• [Recorded information]
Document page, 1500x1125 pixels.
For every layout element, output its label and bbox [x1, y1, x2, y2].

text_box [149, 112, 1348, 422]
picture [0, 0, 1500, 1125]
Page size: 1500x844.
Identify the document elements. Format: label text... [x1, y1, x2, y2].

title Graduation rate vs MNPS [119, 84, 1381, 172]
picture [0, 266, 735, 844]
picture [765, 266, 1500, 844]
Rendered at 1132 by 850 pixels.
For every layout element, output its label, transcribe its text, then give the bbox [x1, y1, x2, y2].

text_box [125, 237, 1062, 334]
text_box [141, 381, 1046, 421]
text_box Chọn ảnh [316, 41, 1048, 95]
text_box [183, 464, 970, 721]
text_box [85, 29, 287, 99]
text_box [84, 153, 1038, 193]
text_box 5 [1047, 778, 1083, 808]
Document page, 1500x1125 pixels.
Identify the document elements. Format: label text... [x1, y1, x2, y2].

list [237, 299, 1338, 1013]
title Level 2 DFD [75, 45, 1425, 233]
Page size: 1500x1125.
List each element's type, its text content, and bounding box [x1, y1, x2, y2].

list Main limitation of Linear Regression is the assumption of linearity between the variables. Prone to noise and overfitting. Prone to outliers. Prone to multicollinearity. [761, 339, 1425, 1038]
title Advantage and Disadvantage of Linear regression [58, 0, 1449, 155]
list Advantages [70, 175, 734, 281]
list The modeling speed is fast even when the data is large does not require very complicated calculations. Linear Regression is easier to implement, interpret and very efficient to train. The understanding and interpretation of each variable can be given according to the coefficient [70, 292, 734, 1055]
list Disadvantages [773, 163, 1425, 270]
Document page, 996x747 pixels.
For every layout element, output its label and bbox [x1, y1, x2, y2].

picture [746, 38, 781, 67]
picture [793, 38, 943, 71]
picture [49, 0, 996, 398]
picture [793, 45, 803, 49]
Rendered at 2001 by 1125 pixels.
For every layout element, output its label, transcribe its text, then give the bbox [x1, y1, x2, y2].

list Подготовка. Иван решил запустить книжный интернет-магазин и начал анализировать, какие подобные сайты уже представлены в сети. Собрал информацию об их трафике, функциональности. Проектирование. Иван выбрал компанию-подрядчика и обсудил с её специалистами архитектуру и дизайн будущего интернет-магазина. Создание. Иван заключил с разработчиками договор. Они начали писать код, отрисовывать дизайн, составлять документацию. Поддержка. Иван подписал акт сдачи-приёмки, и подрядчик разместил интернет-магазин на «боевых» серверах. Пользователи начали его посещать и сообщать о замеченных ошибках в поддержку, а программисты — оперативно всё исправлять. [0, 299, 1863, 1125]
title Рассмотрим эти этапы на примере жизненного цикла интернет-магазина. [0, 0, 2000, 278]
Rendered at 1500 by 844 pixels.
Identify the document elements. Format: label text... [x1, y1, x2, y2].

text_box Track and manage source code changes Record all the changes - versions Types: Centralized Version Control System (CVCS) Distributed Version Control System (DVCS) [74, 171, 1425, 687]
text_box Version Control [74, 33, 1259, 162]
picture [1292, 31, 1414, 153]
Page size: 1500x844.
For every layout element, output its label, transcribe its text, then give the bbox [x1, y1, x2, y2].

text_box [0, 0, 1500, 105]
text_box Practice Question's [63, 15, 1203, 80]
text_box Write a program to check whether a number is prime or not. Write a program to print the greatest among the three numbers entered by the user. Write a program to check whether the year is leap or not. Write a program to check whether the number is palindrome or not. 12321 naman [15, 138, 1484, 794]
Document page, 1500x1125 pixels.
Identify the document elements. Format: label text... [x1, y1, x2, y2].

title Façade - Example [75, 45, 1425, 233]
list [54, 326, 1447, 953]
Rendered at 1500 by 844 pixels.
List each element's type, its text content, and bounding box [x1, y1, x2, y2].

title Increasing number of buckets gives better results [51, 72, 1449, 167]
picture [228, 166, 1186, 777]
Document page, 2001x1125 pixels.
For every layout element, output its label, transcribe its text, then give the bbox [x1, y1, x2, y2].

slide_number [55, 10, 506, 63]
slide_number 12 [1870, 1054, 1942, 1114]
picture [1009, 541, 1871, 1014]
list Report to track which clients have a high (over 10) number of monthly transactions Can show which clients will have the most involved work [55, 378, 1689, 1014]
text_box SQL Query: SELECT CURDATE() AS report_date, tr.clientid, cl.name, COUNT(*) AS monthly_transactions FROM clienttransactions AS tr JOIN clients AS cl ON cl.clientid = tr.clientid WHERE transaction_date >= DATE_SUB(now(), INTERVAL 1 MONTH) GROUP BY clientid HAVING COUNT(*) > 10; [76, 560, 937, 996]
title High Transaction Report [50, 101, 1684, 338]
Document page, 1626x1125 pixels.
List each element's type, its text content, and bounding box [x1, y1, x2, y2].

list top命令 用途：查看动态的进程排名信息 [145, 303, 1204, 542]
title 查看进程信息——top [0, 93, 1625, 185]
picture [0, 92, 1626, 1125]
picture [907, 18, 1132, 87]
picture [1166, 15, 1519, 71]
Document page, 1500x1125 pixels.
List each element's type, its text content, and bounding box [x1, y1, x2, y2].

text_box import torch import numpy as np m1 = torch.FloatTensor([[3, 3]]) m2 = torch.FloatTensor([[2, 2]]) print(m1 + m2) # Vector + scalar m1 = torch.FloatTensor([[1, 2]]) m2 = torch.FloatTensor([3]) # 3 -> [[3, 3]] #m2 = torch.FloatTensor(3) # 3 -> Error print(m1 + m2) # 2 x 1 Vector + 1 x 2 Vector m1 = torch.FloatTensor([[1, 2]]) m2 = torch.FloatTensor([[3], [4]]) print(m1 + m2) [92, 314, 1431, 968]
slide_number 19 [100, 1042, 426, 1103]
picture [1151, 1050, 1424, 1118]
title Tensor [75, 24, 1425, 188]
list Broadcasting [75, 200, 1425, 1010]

• [Work task] The records above are to be written out again word for word.

• [Answer space]
Document page, 1500x1125 pixels.
For every layout element, output its label and bbox [x1, y1, x2, y2].

text_box [149, 112, 1348, 422]
picture [0, 0, 1500, 1125]
Page size: 1500x844.
Identify the document elements. Format: label text... [x1, y1, x2, y2].

title Graduation rate vs MNPS [119, 84, 1381, 172]
picture [0, 266, 735, 844]
picture [765, 266, 1500, 844]
Rendered at 1132 by 850 pixels.
For every layout element, output its label, transcribe its text, then give the bbox [x1, y1, x2, y2].

text_box [125, 237, 1062, 334]
text_box [141, 381, 1046, 421]
text_box Chọn ảnh [316, 41, 1048, 95]
text_box [183, 464, 970, 721]
text_box [85, 29, 287, 99]
text_box [84, 153, 1038, 193]
text_box 5 [1047, 778, 1083, 808]
Document page, 1500x1125 pixels.
Identify the document elements. Format: label text... [x1, y1, x2, y2].

list [237, 299, 1338, 1013]
title Level 2 DFD [75, 45, 1425, 233]
Page size: 1500x1125.
List each element's type, its text content, and bounding box [x1, y1, x2, y2].

list Main limitation of Linear Regression is the assumption of linearity between the variables. Prone to noise and overfitting. Prone to outliers. Prone to multicollinearity. [761, 339, 1425, 1038]
title Advantage and Disadvantage of Linear regression [58, 0, 1449, 155]
list Advantages [70, 175, 734, 281]
list The modeling speed is fast even when the data is large does not require very complicated calculations. Linear Regression is easier to implement, interpret and very efficient to train. The understanding and interpretation of each variable can be given according to the coefficient [70, 292, 734, 1055]
list Disadvantages [773, 163, 1425, 270]
Document page, 996x747 pixels.
For every layout element, output its label and bbox [x1, y1, x2, y2].

picture [746, 38, 781, 67]
picture [793, 38, 943, 71]
picture [49, 0, 996, 398]
picture [793, 45, 803, 49]
Rendered at 2001 by 1125 pixels.
For every layout element, output its label, transcribe its text, then give the bbox [x1, y1, x2, y2].

list Подготовка. Иван решил запустить книжный интернет-магазин и начал анализировать, какие подобные сайты уже представлены в сети. Собрал информацию об их трафике, функциональности. Проектирование. Иван выбрал компанию-подрядчика и обсудил с её специалистами архитектуру и дизайн будущего интернет-магазина. Создание. Иван заключил с разработчиками договор. Они начали писать код, отрисовывать дизайн, составлять документацию. Поддержка. Иван подписал акт сдачи-приёмки, и подрядчик разместил интернет-магазин на «боевых» серверах. Пользователи начали его посещать и сообщать о замеченных ошибках в поддержку, а программисты — оперативно всё исправлять. [0, 299, 1863, 1125]
title Рассмотрим эти этапы на примере жизненного цикла интернет-магазина. [0, 0, 2000, 278]
Rendered at 1500 by 844 pixels.
Identify the document elements. Format: label text... [x1, y1, x2, y2].

text_box Track and manage source code changes Record all the changes - versions Types: Centralized Version Control System (CVCS) Distributed Version Control System (DVCS) [74, 171, 1425, 687]
text_box Version Control [74, 33, 1259, 162]
picture [1292, 31, 1414, 153]
Page size: 1500x844.
For every layout element, output its label, transcribe its text, then give the bbox [x1, y1, x2, y2].

text_box [0, 0, 1500, 105]
text_box Practice Question's [63, 15, 1203, 80]
text_box Write a program to check whether a number is prime or not. Write a program to print the greatest among the three numbers entered by the user. Write a program to check whether the year is leap or not. Write a program to check whether the number is palindrome or not. 12321 naman [15, 138, 1484, 794]
Document page, 1500x1125 pixels.
Identify the document elements. Format: label text... [x1, y1, x2, y2].

title Façade - Example [75, 45, 1425, 233]
list [54, 326, 1447, 953]
Rendered at 1500 by 844 pixels.
List each element's type, its text content, and bounding box [x1, y1, x2, y2].

title Increasing number of buckets gives better results [51, 72, 1449, 167]
picture [228, 166, 1186, 777]
Document page, 2001x1125 pixels.
For every layout element, output its label, transcribe its text, then give the bbox [x1, y1, x2, y2].

slide_number [55, 10, 506, 63]
slide_number 12 [1870, 1054, 1942, 1114]
picture [1009, 541, 1871, 1014]
list Report to track which clients have a high (over 10) number of monthly transactions Can show which clients will have the most involved work [55, 378, 1689, 1014]
text_box SQL Query: SELECT CURDATE() AS report_date, tr.clientid, cl.name, COUNT(*) AS monthly_transactions FROM clienttransactions AS tr JOIN clients AS cl ON cl.clientid = tr.clientid WHERE transaction_date >= DATE_SUB(now(), INTERVAL 1 MONTH) GROUP BY clientid HAVING COUNT(*) > 10; [76, 560, 937, 996]
title High Transaction Report [50, 101, 1684, 338]
Document page, 1626x1125 pixels.
List each element's type, its text content, and bounding box [x1, y1, x2, y2].

list top命令 用途：查看动态的进程排名信息 [145, 303, 1204, 542]
title 查看进程信息——top [0, 93, 1625, 185]
picture [0, 92, 1626, 1125]
picture [907, 18, 1132, 87]
picture [1166, 15, 1519, 71]
Document page, 1500x1125 pixels.
List each element's type, its text content, and bounding box [x1, y1, x2, y2].

text_box import torch import numpy as np m1 = torch.FloatTensor([[3, 3]]) m2 = torch.FloatTensor([[2, 2]]) print(m1 + m2) # Vector + scalar m1 = torch.FloatTensor([[1, 2]]) m2 = torch.FloatTensor([3]) # 3 -> [[3, 3]] #m2 = torch.FloatTensor(3) # 3 -> Error print(m1 + m2) # 2 x 1 Vector + 1 x 2 Vector m1 = torch.FloatTensor([[1, 2]]) m2 = torch.FloatTensor([[3], [4]]) print(m1 + m2) [92, 314, 1431, 968]
slide_number 19 [100, 1042, 426, 1103]
picture [1151, 1050, 1424, 1118]
title Tensor [75, 24, 1425, 188]
list Broadcasting [75, 200, 1425, 1010]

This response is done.